Over 38,000 medical workers sent to Wuhan to fight virus
Medical workers from Hunan province and Guangxi Zhuang autonomous region sing songs together to celebrate the closing of the Wuchang Makeshift Hospital in Central China's Wuhan city on March 10, 2020. [Photo by Xiao Yijiu/Provided to en.nhc.gov.cn]
In response to arguably the worst health crisis the nation has ever faced, China mobilized an unprecedented medical force in its fight against the COVID-19 outbreak, sending over 38,000 medical workers to Wuhan alone, its hardest-hit city.
China began sending medical assistance teams to Hubei province, where Wuhan is located, as early as Jan 25 - the first day of the Chinese New Year.

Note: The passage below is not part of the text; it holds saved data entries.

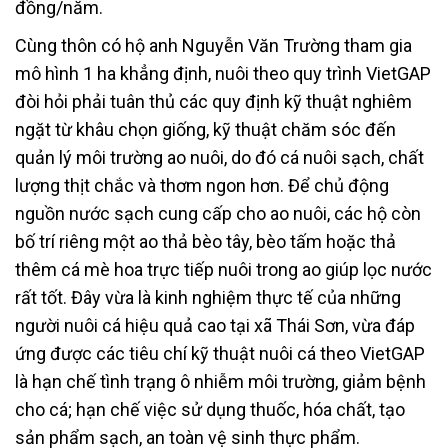
đồng/năm.
Cùng thôn có hộ anh Nguyễn Văn Trường tham gia
mô hình 1 ha khẳng định, nuôi theo quy trình VietGAP
đòi hỏi phải tuân thủ các quy định kỹ thuật nghiêm
ngặt từ khâu chọn giống, kỹ thuật chăm sóc đến
quản lý môi trường ao nuôi, do đó cá nuôi sạch, chất
lượng thịt chắc và thơm ngon hơn. Để chủ động
nguồn nước sạch cung cấp cho ao nuôi, các hộ còn
bố trí riêng một ao thả bèo tây, bèo tấm hoặc thả
thêm cá mè hoa trực tiếp nuôi trong ao giúp lọc nước
rất tốt. Đây vừa là kinh nghiệm thực tế của những
người nuôi cá hiệu quả cao tại xã Thái Sơn, vừa đáp
ứng được các tiêu chí kỹ thuật nuôi cá theo VietGAP
là hạn chế tình trạng ô nhiễm môi trường, giảm bệnh
cho cá; hạn chế việc sử dụng thuốc, hóa chất, tạo
sản phẩm sạch, an toàn vệ sinh thực phẩm.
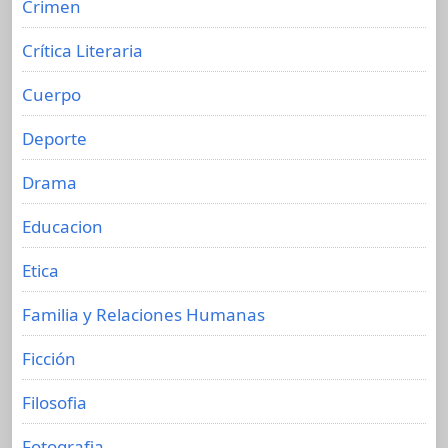
Crimen
Crítica Literaria
Cuerpo
Deporte
Drama
Educacion
Etica
Familia y Relaciones Humanas
Ficción
Filosofia
Fotografia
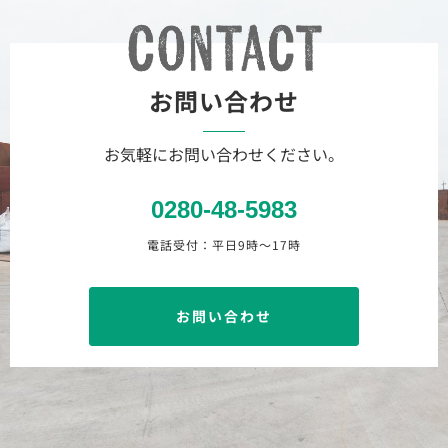
お問い合わせ
お気軽にお問い合わせください。
0280-48-5983
電話受付：平日9時〜17時
お問い合わせ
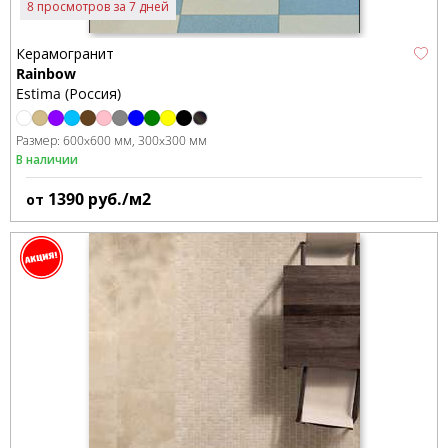
8 просмотров за 7 дней
Керамогранит
Rainbow
Estima (Россия)
Размер:
600x600 мм
300x300 мм
В наличии
1390
руб./м2
от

As of March 1, China had in all sent 344 national medical teams to Hubei, including 17 teams of "traditional Chinese medicine" doctors and three military medical teams, to help control the outbreak.

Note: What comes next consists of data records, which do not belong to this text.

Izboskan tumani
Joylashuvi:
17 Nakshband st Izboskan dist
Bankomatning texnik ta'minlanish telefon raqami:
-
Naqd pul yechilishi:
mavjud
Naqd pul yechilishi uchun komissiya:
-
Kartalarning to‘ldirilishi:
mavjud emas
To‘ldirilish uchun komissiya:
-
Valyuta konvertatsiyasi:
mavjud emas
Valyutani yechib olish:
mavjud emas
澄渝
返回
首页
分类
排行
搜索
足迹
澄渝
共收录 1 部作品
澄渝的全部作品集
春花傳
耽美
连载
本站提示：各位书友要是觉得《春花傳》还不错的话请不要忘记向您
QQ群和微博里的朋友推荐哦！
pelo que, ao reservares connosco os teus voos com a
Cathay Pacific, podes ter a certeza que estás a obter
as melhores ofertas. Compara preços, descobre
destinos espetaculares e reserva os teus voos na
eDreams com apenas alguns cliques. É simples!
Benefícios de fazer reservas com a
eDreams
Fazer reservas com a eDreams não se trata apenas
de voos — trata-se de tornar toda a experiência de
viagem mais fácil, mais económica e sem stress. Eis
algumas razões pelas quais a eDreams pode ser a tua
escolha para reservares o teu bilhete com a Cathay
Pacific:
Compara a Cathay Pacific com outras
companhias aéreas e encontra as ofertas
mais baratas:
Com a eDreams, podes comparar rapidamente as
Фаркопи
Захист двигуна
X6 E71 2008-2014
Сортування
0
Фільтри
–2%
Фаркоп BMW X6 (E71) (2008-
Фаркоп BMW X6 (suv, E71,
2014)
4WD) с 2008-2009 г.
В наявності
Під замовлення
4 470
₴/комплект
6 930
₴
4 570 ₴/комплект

The teams included 42,322 personnel, including 11,416 doctors and 28,679 nurses. Of them, 38,478 were sent to Wuhan alone.
The metropolis has a population of more than ten million. When it was locked down on Jan 23 to contain the outbreak, the city's medical staff were under tremendous pressure to treat the surging numbers of patients.
According to the Wuhan Municipal Health Commission, the city’s fever clinics saw 13,000 patients on Jan 22, a fourfold surge in merely four days. A day later, when the city was locked down, the number climbed to 14,486. For a week, it hovered above 10,000.
To make the situation worse, overwhelmed medical workers also faced a shortage of protective gear, as stockpiles quickly ran out.
As of Feb 11, Hubei province had reported 1,502 cases of medical workers infected with the virus, accounting for 87.5 percent of all infected medical staff in China, Zeng Yixin, vice minister of the National Health Commission, said at a press conference.
In Wuhan, 1,102 medical workers were infected.
The situation was so dire that the central government dispatched assistance teams from across the country to help Hubei, and Wuhan particularly.
The Beijing-based elite Peking Union Medical College Hospital rallied a team comprising 21 doctors and nurses within three hours of receiving the notice on the night of Jan 25.
They, along with 100 respiratory and infectious disease professionals selected from five other hospitals, formed the Beijing medical assistance team and arrived in Wuhan the next day.
In two weeks, the six hospitals would send a further 820 medical staff to Wuhan to relieve shortages of medical personnel there.
Wang Jianye, president of Beijing Hospital, said that the hospital deployed its best and most experienced doctors - specializing in respiratory and cardiovascular disease, intensive care and traditional Chinese medicine - to help combat the virus.
Northwest China's Ningxia Hui autonomous region dispatched, in six batches, 782 medical workers to Xiangyang, Hubei, another heavily-hit city about 350 kilometers from Wuhan.
The assistance team was so extensive that it accounted for half of Ningxia’s respiratory and infectious disease experts, intensive care and emergency medicine specialists, even though Ningxia faced its own challenges in combating the COVID-19 outbreak.
As the situation in Wuhan and around Hubei gradually became under control, the medical teams from across China began to conclude their missions in Hubei.
The first group of 41 medical rescue teams, some 3,675 medical workers and other personnel in total, departed from Wuhan back to their homes on March 17.
As of March 15, China's medical workers had helped 67,749 patients recover from the virus in all, with a cure rate of 83.3 percent. In Hubei, 55,094 patients had already recovered. 38,384 of them were in Wuhan.